When you'll need a tree survey, and what you need to include

Why tree surveys are needed

We aim to keep existing trees on development sites where the trees:

  • aid the beauty of the area, or
  • contribute to wildlife

Development sites are a difficult place for trees to live. Tree surveys consider the trees at the design stage, so they are given protection before the work starts.

To achieve this, you should approach your development in a structured manner. We detail a suggested structure in our flow chart for sustaining trees on a development site document.

For planning purposes, all tree surveys must include trees with a stem diameter of 75mm, measured at 1.5m from ground level. Multi-stem trees must be included if any stem measures 75mm from the growth point.

When a tree survey is required

A tree survey will be required on all trees (both on the site and on neighbouring land) that fall within 15m of any proposed development for:

  • extensions and new builds to the existing footprint
  • construction of ancillary buildings
  • a change of access

When a tree survey is not required

A tree survey is not required when there are:

  • no alterations to the existing footprint of the building
  • no new service runs or trenches
  • no new or moved access

Tree survey information

When completing a tree survey, we strongly advise that you seek the services of a professional arboriculturalist. And you refer to the current British Standard BS5837 Trees in Relation to Demolition, Design and Construction - Recommendations.

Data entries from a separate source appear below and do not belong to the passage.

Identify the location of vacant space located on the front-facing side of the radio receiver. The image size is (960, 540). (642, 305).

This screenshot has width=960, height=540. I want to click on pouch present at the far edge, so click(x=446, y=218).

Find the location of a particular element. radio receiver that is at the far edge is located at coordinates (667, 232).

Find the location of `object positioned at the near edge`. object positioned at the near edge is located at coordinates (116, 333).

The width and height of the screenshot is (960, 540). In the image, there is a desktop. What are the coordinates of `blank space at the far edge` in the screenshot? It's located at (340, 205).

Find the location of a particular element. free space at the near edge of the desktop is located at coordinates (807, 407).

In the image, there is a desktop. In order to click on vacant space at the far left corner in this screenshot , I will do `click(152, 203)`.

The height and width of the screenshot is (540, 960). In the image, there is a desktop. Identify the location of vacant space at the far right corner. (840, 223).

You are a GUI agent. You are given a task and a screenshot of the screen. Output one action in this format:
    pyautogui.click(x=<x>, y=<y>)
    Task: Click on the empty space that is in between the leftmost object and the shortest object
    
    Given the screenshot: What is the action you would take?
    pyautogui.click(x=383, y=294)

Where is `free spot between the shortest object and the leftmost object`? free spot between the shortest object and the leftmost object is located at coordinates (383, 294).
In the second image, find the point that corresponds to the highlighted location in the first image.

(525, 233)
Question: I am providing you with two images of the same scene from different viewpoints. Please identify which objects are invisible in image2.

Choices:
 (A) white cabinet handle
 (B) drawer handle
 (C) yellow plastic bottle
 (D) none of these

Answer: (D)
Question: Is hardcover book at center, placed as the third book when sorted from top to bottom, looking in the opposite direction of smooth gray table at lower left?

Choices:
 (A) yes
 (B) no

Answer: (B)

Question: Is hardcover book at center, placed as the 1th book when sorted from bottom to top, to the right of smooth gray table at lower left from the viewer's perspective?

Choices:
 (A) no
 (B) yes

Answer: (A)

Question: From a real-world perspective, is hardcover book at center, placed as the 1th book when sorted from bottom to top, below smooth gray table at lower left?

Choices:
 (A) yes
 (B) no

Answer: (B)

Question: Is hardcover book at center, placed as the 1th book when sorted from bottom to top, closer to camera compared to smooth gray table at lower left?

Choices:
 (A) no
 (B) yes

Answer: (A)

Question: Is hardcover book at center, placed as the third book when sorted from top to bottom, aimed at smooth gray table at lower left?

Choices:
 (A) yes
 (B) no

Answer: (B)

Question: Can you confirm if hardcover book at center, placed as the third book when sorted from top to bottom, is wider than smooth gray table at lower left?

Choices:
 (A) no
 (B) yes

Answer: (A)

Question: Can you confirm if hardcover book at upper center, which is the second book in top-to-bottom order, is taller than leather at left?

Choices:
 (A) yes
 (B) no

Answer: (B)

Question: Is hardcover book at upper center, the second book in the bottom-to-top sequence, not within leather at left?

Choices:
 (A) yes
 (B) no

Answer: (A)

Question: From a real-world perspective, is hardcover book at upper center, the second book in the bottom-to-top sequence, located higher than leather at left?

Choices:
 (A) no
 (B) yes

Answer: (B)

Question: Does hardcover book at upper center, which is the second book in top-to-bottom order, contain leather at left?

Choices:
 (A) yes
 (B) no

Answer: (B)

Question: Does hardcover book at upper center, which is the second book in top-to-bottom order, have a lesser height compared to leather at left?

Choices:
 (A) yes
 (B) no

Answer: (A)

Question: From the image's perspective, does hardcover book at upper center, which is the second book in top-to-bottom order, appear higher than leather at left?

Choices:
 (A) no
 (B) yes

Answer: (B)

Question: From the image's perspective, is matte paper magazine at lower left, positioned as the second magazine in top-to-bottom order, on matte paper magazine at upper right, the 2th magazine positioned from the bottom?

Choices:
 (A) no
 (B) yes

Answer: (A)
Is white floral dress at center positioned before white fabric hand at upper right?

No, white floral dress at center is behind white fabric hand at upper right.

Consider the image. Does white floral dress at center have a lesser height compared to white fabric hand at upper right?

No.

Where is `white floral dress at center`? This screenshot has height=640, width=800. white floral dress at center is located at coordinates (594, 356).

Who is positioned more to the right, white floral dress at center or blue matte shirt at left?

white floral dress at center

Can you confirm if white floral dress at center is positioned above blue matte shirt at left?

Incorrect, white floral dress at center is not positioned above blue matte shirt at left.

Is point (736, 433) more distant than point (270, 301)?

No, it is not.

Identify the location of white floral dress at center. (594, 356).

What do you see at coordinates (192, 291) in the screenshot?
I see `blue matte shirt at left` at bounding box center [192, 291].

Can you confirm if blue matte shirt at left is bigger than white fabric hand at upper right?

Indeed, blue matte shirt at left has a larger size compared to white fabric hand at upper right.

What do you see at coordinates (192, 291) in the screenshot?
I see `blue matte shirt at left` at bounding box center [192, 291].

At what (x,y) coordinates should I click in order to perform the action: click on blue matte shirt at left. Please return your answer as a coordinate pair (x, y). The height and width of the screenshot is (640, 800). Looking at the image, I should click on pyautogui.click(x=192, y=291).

To find an accredited tree surgeon, please see our tree surgeon list.

All of the trees surveyed must be accurately plotted on a plan (a topographical survey would be the best option) at 1:500 scale with an accuracy of ±0.5m.

A schedule should accompany any plans; this should identify the trees with a unique reference number. The schedule should include:

  • a reference number of all the trees surveyed 
  • the tree species (either common or scientific names)
  • the height in metres
  • stem diameter in millimetres, measured at 1.5m from ground level
  • the extent of the crown spread (North, East, South, West) in metres
  • age class of tree (young, middle age, mature, over mature, veteran)
  • physiological and structural condition of the tree (good, fair, poor)
  • initial management recommendations.
  • estimated remaining contribution in years (<10, 10+, 20+, 40+)

All trees on the plan should be categorised using the colour system from BS 5837 2012.